Despite that, I like proofreading. Just not for a living.

That’s interesting that the demand for proofreaders has dropped in the publishing industry. Have any of you seen demand pick up in other industries?

As mentioned, I work in financial services and my company regularly brings in temps and freelancers for peak times. Since Sarbanes Oxley, we’ve actually increased both our full time proofreading headcount and the number of temps. Things that in the past would be reviewed by one proofreader now require at least two, and one must be a full time employee and not a temp. Some very long (or very data intensive) pieces require more.

Our proofreaders do look at different sorts of things. They are responsible not just for grammatical and style proofing. They also look at performance numbers in things like prospectuses. There can be pages of numbers and one misplaced decimal point can get us in a world of trouble.

Do financial proofreaders have to check all calculations that appear in a document – ie, is basic accounting knowledge needed?

In my company, no. They get backup for all numbers and only check that the numbers in the document match that backup. Sometimes they’ll double check a simple calculation (like an average), but that’s as a courtesy. We don’t hold them responsible if the calcution is still wrong and they don’t catch it.

All numbers come from the performance or accounting group. They have their own data verification teams, but they wouldn’t be considered proofreaders.

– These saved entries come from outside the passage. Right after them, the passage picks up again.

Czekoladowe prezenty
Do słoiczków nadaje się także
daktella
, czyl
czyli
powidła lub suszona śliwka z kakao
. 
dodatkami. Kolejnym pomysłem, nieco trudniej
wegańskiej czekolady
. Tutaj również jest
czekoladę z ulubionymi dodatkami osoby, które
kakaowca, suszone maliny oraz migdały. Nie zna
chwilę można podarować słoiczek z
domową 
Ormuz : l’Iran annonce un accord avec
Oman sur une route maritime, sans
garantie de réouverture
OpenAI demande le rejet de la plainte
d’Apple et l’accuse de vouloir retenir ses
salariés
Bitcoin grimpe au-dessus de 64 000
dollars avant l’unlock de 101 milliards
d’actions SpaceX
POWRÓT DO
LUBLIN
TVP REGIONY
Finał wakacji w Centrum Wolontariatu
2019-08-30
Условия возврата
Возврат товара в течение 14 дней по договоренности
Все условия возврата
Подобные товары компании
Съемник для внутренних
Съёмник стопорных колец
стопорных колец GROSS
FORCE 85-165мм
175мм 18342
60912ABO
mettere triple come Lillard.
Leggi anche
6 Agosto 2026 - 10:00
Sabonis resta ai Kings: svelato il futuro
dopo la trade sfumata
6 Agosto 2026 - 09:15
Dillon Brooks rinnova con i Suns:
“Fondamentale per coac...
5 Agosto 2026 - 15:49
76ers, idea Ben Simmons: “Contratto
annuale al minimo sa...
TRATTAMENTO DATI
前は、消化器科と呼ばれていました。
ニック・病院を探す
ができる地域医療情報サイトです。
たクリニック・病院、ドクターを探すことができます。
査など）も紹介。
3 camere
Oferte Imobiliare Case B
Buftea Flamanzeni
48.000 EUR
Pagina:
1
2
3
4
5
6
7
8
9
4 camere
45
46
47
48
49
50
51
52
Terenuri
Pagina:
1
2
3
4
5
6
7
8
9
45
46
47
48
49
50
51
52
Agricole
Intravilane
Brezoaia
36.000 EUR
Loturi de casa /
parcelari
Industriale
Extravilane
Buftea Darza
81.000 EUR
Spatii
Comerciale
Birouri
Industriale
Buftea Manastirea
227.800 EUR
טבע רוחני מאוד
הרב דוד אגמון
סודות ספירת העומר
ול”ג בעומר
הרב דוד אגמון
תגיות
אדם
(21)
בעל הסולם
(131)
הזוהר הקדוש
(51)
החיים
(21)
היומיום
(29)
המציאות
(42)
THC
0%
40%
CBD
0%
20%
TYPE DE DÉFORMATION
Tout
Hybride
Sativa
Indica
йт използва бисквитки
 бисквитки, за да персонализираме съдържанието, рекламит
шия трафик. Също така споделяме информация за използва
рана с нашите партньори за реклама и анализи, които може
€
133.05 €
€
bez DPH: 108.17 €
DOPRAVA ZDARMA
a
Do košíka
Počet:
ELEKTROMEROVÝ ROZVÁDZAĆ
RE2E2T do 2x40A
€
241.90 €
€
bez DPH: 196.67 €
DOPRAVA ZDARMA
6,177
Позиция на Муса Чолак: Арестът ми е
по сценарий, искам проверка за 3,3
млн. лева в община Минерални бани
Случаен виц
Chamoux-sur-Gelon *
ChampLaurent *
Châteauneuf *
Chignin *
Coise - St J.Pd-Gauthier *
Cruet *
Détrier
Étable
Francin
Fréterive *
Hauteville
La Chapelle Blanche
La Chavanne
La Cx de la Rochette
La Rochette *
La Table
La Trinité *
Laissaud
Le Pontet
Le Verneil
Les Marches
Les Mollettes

After reading the OP I was planning on posting about the difference between copy editing and proof reading, but I see it’s already been done. A lot of good info had been posted in this thread. I’m gonna take a different tack.

The most important thing is enjoying the (seeming) minutae (sp?) that your world will become. Use of em-dashes and en-dashes won’t be minor issues to you, but they will to everyone else. You mention that you like that stuff. Good.

Some of the advantages of the editor/proofreader path: It’s a quiet job, with not too much interaction with other people. You do talk with others, but doing your job is a solitary thing. You can really have an effect on how a company presents itself to the outside world. Remember that when you decide not to purchase some “stationary” mentioned in a advert. Copy editors generally have a lot of freedom to make things “right” as you see them. I was always persnickety about em-dashes and proper capitalization; things the average reader doesn’t notice. But I felt better knowing we were doing these things right.

Disadvantages: Generally, the pay is low. When I got out of college in 1989, jobs I applied for had well over 100 responses. This was in Washington DC, which has a big publishing base. Your location will largely drive the amount of jobs available.
Another big minus is that most people don’t really appreciate what you do. Often, there is someone who has had their butt saved at the last minute who realizes the import of the job. Most people, in my opinion, look at editors as a needless step between writing and printing. They often don’t understand how an error could be missed (especially when you caught 85 million other errors on that page).

IMO finding the right environment is paramount to your enjoying that job. Publishing companies obviously prize editing skills.

As for getting a job, you already have experience. You just need to dress it up a bit for your resume. Presumably, this wouldn’t get you a job at a major newspaper, but you have experience editing which is more than the people who want to hire an editor.

Also, buy the Chicago Manual of Style and the AP style book. Get a Merriam Webster dictionary. And a thesaurus.

As a final test, if you enjoy looking through the Chicago Manual for fun, then you really know you are meant for this job.